Back in Argentina I was writing my resignation notice to IATA. I asked in it if IATA would pay for our transportation to Holland. They were more or less obliged to pay for our transportation to New York, where we started from, but Europe was still an open question. I would also have to give at least two weeks' notice. It was at that last moment, so to speak, when I received a letter from my boss (not Feick who had retired), who was based in Geneva, advising me that I was being transferred to Zurich, Switzerland effective immediately. Surprised? Very. But upon considering it, it wasn't really surprising. We were three in the Buenos Aires office, and I was the only foreigner, so the one most susceptible to kidnapping. I don't know if this was the reason, we never spoke about it. It was also possible that Swissair wanted someone from IATA Compliance in Zurich. Anyway, a choice had to be made immediately. I had been in Argentina for twelve years, much longer than usual for airline managers. There was always the danger of “going native.” We had a guy in Peru who opened a restaurant in Lima that he called “The Cockpit.” It was quite successful with the aviation community in general. When IATA head office heard of it, he was told to close the restaurant or leave IATA employment. He chose the latter option. I had been offered transfers previously, once to Miami, once (almost) to Rome, but I replied that IATA needed me more in Argentina, and I stayed — a good choice. I wanted to stay because of the school, which surely needed me more than IATA did. And, admittedly, I had "gone native.”

But it was different now. The school was quite well founded. In fact one of the last decisions I was involved in was buying a new house for the school. We had a complete primary school together with the kindergarten, but the original house with the avocado tree was no longer habitable. Not only was it too small, a high building was being constructed right alongside with bricks, cement, tools and junk falling into the school yard creating a dangerous situation. Someone found a large beautiful old house for sale on the corner opposite the plaza de San Isidro, which was a public park that could be used for outdoor events, such as physical education. The problem was that it cost the equivalent of US$70,000 in Argentine pesos. For possession 10% was needed, then monthly payments to be completed over a period of two years. We were able to raise the $7,000. But at first, I was opposed. I asked: what about the remaining $63,000? Where is that to come from? I was accused (in a friendly manner) of being a gringo who didn't understand Argentina, where one did not worry about such minor details as the future. An older more experienced teacher said, “If we work well the spiritual world will help us.” That sort of nailed it. The deal was made, I signed and shortly thereafter I left Argentina. At about the same time, the Argentine currency began its “devaluation” in relation to the US dollar. During the last six months of the two-year contract, the school was paying about $10 a month in pesos.

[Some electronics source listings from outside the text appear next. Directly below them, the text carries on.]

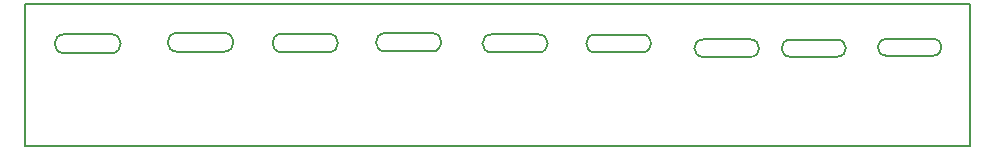
<source format=gbr>
G04 #@! TF.GenerationSoftware,KiCad,Pcbnew,(5.1.2)-1*
G04 #@! TF.CreationDate,2019-05-13T23:52:54-07:00*
G04 #@! TF.ProjectId,slot-tester,736c6f74-2d74-4657-9374-65722e6b6963,rev?*
G04 #@! TF.SameCoordinates,Original*
G04 #@! TF.FileFunction,Profile,NP*
%FSLAX46Y46*%
G04 Gerber Fmt 4.6, Leading zero omitted, Abs format (unit mm)*
G04 Created by KiCad (PCBNEW (5.1.2)-1) date 2019-05-13 23:52:54*
%MOMM*%
%LPD*%
G04 APERTURE LIST*
%ADD10C,0.200000*%
G04 APERTURE END LIST*
D10*
X101257138Y-156756679D02*
X101257138Y-168756679D01*
X101257138Y-168756679D02*
X21257139Y-168756679D01*
X90044905Y-159739347D02*
X86044905Y-159739347D01*
X38135186Y-159166678D02*
G75*
G02X38135186Y-160746678I0J-790000D01*
G01*
X55753624Y-159186679D02*
G75*
G02X55753624Y-160726679I0J-770000D01*
G01*
X73537673Y-159306679D02*
G75*
G02X73537673Y-160806679I0J-750000D01*
G01*
X51753624Y-160726679D02*
G75*
G02X51753624Y-159186679I0J770000D01*
G01*
X42990000Y-160800000D02*
G75*
G02X42990000Y-159240000I0J780000D01*
G01*
X28576031Y-159277766D02*
G75*
G02X28576031Y-160877766I0J-800000D01*
G01*
X28576031Y-159277766D02*
X24576031Y-159277766D01*
X21257139Y-156756679D02*
X21257139Y-168756679D01*
X73537673Y-159306679D02*
X69537673Y-159306679D01*
X82680673Y-159716679D02*
X78680673Y-159716679D01*
X38135186Y-160746678D02*
X34135186Y-160746678D01*
X98170190Y-159681090D02*
X94170190Y-159681090D01*
X82680673Y-159716679D02*
G75*
G02X82680673Y-161196679I0J-740000D01*
G01*
X64759440Y-159295568D02*
G75*
G02X64759440Y-160815568I0J-760000D01*
G01*
X46990000Y-159240000D02*
X42990000Y-159240000D01*
X101257138Y-156756679D02*
X21257139Y-156756679D01*
X24576031Y-160877766D02*
G75*
G02X24576031Y-159277766I0J800000D01*
G01*
X73537673Y-160806679D02*
X69537673Y-160806679D01*
X28576031Y-160877766D02*
X24576031Y-160877766D01*
X46990000Y-160800000D02*
X42990000Y-160800000D01*
X38135186Y-159166678D02*
X34135186Y-159166678D01*
X98170190Y-161081090D02*
X94170190Y-161081090D01*
X86044905Y-161179347D02*
G75*
G02X86044905Y-159739347I0J720000D01*
G01*
X64759440Y-159295568D02*
X60759440Y-159295568D01*
X90044905Y-161179347D02*
X86044905Y-161179347D01*
X78680673Y-161196679D02*
G75*
G02X78680673Y-159716679I0J740000D01*
G01*
X60759440Y-160815568D02*
G75*
G02X60759440Y-159295568I0J760000D01*
G01*
X94170190Y-161081090D02*
G75*
G02X94170190Y-159681090I0J700000D01*
G01*
X64759440Y-160815568D02*
X60759440Y-160815568D01*
X82680673Y-161196679D02*
X78680673Y-161196679D01*
X90044905Y-159739347D02*
G75*
G02X90044905Y-161179347I0J-720000D01*
G01*
X98170190Y-159681090D02*
G75*
G02X98170190Y-161081090I0J-700000D01*
G01*
X34135186Y-160746678D02*
G75*
G02X34135186Y-159166678I0J790000D01*
G01*
X55753624Y-160726679D02*
X51753624Y-160726679D01*
X55753624Y-159186679D02*
X51753624Y-159186679D01*
X69537673Y-160806679D02*
G75*
G02X69537673Y-159306679I0J750000D01*
G01*
X46990000Y-159240000D02*
G75*
G02X46990000Y-160800000I0J-780000D01*
G01*
M02*

</source>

I flew to Holland and spoke with Lex together with one or two others. I apologized and tried to explain my choice without seeming too cowardly. Yes, I could leap into the unknown for my ideals, but I had to think of my family, a wife and three children. They understood and thought that perhaps I could work occasionally with them from Zurich. In fact, they had a man in Bern, the capital of Switzerland, whom I could contact if I wished.